▶ [Kutipan Pilihan]
━━━━━━━━━━━━━━━━━━━━

''Blangkon iku sajinis panutup sirah kanggowong priyo sing sejatine wujud modern lan praktis soko iket . Iket digawe soko kain batik sing rodho dowo banjur dililitake miturut cara-cara lilitan tinentu neng sirah. Lilitan kain iku kudhu isa nutup kabeh sirah (ndhuwur kuping)''
Ya,blangkon adalah salah satu
bagian dari pakaian adat khas jawa yang digunakan untuk penutup kepala bagi
para pria sebagai pelindung dari sengatan matahari atau udara dingin. Awalnya
terbat dari kain iket atau udeng berbentuk persergi empat bujur sangkar,berukuran
kurang kurang lebih 105 cm x 105 cm. Kain yang kemudian dilipat dua menjadi
segitiga dan kemudian dililitkan dikepala dengan cara dan aturan
tertentu. Mengenakan iket dengan segala aturannya ternyata tidak mudah dan
memakan waktu,maka timbullah gagasan seirng dengan kemajuan pemikiran orang dan
seni untuk membuat penutup kepala yang lebih praktis,yang kemudian kita kenal
dengan nama blangkon.
Tidak ada catatan sejarah yang
pasti akan asal muasal orang jawa memakai iket sebagai penutup kepala. Iket telah
tersebut dalam legenda Aji Saka,pencipta tahun saka atau tahun jawa,sekitar 20
abad yang lalu dimana aji saka berhasil mengalahkan dewata cengkar hanya dengan
menggelar kain penutup kepala yang kemudian dapat menutuoi seluruh tanah
jawa. Selain itu,ada cerita-cerita bahwa iket adalah pengaruh budaya hindu dan
islam. Para pedagang dari gujarat yang keturunan arab selalu mengenakan
sorban,kain panjang yang dililitkan dikepala,yang kemudian menginspirasi orang
jawa memakai ikat kepala seperti mereka. Cerita lain mengatakan, di satu waktu
akibat peperangan kain menjadi barang yang sulit di dapat sehingga petinggi
keraton meminta seniman untuk menciptakan ikat kepala yang lebih efisien yaitu
blangkon.
seorang ahli kebudayaan
bernama Becker yang meneliti tata cara pembuatan blangkon mengatakan,"that
an object is useful,that it required virtuoso skill to make-neither of these
precludes it from also thought beatiful. Some craft generate from within their
own tradition a feeling for beauty and with it appropriete aesthetic standars
and common of taste". Pada jaman dahulu,blangkon memang hanya dibuat oleh
para seniman yang ahli dengan pakem (aturan) tentang iket. Semakinmemenuhi pakem
yang diterapkan,maka blangkon tersebut akan semakin tinggi nilainya.

━━━━━━━━━━━━━━━━━━━━

Menurut kutipan tentang blangkon, berapa ukuran kain iket yang menjadi asal mula blangkon?

━━━━━━━━━━━━━━━━━━━━

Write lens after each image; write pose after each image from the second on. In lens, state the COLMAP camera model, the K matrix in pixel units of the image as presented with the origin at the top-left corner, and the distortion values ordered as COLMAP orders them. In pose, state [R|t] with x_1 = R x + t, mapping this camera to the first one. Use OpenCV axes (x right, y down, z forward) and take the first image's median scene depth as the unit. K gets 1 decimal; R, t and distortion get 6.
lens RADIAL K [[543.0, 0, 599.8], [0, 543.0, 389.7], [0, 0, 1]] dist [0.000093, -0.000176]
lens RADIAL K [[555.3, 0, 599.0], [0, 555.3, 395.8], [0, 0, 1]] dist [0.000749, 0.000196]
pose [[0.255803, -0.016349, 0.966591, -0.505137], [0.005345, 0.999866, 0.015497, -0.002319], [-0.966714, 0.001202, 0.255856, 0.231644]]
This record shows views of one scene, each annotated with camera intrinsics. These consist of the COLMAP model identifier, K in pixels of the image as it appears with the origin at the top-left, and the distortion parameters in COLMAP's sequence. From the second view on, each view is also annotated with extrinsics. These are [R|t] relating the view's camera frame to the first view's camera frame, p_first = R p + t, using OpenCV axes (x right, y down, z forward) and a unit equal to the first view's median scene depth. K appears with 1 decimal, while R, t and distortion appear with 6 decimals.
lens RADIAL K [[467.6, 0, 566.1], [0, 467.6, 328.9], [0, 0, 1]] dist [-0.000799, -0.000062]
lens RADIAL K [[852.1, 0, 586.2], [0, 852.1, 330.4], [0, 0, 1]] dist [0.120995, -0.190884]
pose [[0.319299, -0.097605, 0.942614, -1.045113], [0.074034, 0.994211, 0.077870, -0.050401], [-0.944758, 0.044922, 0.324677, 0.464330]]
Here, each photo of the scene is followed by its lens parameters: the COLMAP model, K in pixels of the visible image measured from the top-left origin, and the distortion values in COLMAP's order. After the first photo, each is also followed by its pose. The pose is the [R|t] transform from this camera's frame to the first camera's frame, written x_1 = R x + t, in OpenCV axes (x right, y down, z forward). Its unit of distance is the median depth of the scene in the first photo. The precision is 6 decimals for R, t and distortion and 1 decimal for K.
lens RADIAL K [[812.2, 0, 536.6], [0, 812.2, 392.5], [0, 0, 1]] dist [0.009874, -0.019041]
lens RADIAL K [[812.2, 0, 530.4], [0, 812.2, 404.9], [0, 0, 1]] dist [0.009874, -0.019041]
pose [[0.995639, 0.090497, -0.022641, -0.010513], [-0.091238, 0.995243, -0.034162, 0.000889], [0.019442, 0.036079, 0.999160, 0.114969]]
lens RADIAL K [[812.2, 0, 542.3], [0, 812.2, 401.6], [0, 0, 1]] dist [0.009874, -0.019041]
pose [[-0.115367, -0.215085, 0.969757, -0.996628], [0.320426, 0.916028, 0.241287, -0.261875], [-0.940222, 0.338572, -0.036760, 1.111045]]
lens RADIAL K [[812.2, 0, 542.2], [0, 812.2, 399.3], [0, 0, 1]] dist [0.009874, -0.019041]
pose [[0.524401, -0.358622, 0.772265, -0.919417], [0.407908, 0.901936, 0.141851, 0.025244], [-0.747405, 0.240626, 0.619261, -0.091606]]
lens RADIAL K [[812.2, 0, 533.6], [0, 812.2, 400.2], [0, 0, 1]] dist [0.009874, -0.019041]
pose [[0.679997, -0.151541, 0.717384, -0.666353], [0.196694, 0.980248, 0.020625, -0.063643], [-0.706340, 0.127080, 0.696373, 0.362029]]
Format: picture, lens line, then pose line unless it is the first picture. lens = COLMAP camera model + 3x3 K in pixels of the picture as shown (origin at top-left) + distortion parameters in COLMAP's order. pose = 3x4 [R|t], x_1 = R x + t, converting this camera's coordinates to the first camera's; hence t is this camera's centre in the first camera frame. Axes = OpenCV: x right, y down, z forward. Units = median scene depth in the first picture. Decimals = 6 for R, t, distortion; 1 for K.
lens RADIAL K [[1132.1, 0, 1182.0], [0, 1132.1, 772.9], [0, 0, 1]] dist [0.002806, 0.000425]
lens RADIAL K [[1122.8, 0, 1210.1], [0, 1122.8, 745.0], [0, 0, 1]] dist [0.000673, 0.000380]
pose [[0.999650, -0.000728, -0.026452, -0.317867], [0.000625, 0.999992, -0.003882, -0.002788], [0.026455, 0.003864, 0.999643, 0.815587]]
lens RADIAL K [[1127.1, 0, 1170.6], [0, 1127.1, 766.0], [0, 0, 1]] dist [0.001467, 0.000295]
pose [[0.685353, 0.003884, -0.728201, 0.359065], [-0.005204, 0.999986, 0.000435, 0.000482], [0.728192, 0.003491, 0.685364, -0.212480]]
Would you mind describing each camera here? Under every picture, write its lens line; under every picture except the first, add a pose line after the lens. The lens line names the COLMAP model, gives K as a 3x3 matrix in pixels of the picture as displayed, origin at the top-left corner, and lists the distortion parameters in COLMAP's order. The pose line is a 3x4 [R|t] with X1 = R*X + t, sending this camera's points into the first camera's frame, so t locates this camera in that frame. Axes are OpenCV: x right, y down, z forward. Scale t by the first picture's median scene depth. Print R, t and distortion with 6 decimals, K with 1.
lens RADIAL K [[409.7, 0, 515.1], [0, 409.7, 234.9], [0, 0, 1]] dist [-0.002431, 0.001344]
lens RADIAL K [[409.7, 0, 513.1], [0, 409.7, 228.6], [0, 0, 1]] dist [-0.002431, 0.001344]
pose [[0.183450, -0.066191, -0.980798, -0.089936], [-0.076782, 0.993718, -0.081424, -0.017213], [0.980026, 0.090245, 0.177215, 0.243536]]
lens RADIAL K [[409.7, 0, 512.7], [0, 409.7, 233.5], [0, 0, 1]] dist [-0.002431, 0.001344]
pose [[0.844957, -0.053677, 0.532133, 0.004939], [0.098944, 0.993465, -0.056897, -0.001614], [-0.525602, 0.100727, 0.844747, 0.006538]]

━━━━━━━━━━━━━━━━━━━━

▶ [Jawaban yang Diharapkan]
Kurang lebih 105 cm x 105 cm.